Characterising colorectal cancer subtypes and integrated analysis of molecular profiles to identify precise therapies
Colorectal cancer (CRC) is a heterogeneous disease that is traditionally classified based on genomic (microsatellite, MSI; or chromosomal instability, CIN) or epigenomic (CpG island methylator phenotype, CIMP) status. In order to achieve a robust and clinically useful means of classification, we performed a novel combination of consensus-based unsupervised clustering of gene expression profiles from patient tumours (n > 1000) to find subtypes within these samples. In total, we identified five integrated CRC subtypes with differential gene expression signatures and prognosis. Namely, we predicted and validated the cellular origin of our subtypes and associated this and the drug responses in order to guide cellular signalling pathway- and mechanism based therapeutic strategies that target subtype-specific tumours. In addition, we also associated our subtypes with (i) MSI status, (ii) Wnt signaling pathway activity, (iii) metastasis to distant organs and (iv) response to targeted and chemotherapy (Sadanandam, et. al., Nature Medicine, 2013). The personalised response of the subtypes to targeted- or chemo-therapy were validated using cell lines in vitro and mouse (xenograft and genetically engineered; cross-species analysis) models in vivo. We will use systems biology approach to extend the characterisation of CRC subtypes in order to facilitate personalised medicine for this devastating disease. In addition, we are interested in understanding cetuximab- and anti-angiogenic therapeutic agents-based adaptive drug resistance in colorectal cancer.
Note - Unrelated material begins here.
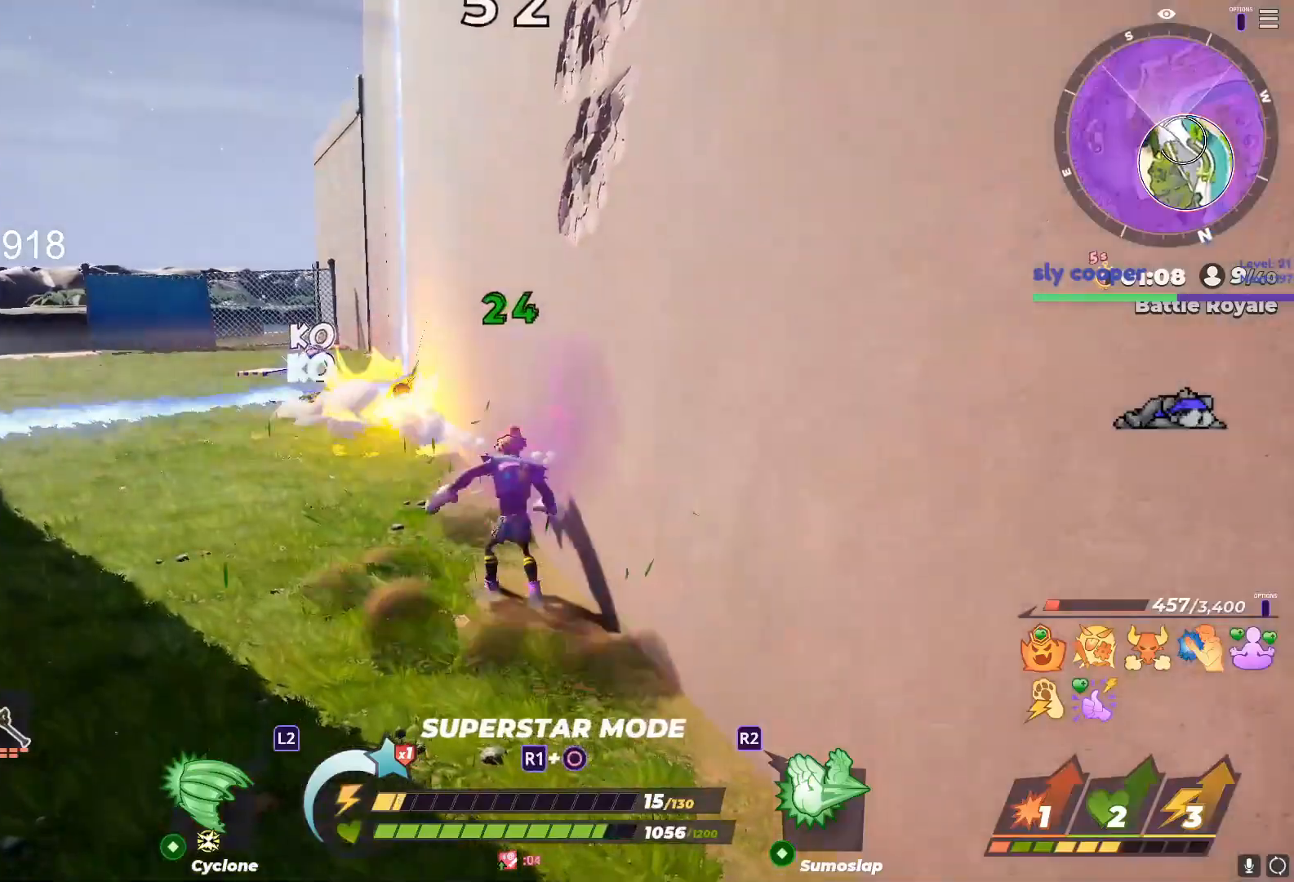
{"buttons": [], "left_stick": "down-left", "right_stick": "center", "events": [[317, "R3", "down"], [417, "R3", "up"], [483, "left_stick", "down-left"]]}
Developing assays using gene signatures that distinguish different subtypes in the clinic
Assigning individual patients to different molecular subtypes require assays that can be used in the clinic. We have developed an exploratory RT-PCR and immunohistochemistry assays that distinguish different subtypes of CRC. Currently, we are interested in further improving these assays and also, developing novel assays involving nCounter platform (Nanostrings Technologies).
Characterising consensus tissue-independent molecular subtypes from different epithelial cancers
We have recently identified subtypes using multiple epithelial type cancers that are independent of tissue specific genes. These subtypes were found to have differential drug responses. We are interested in further characterising these subtypes.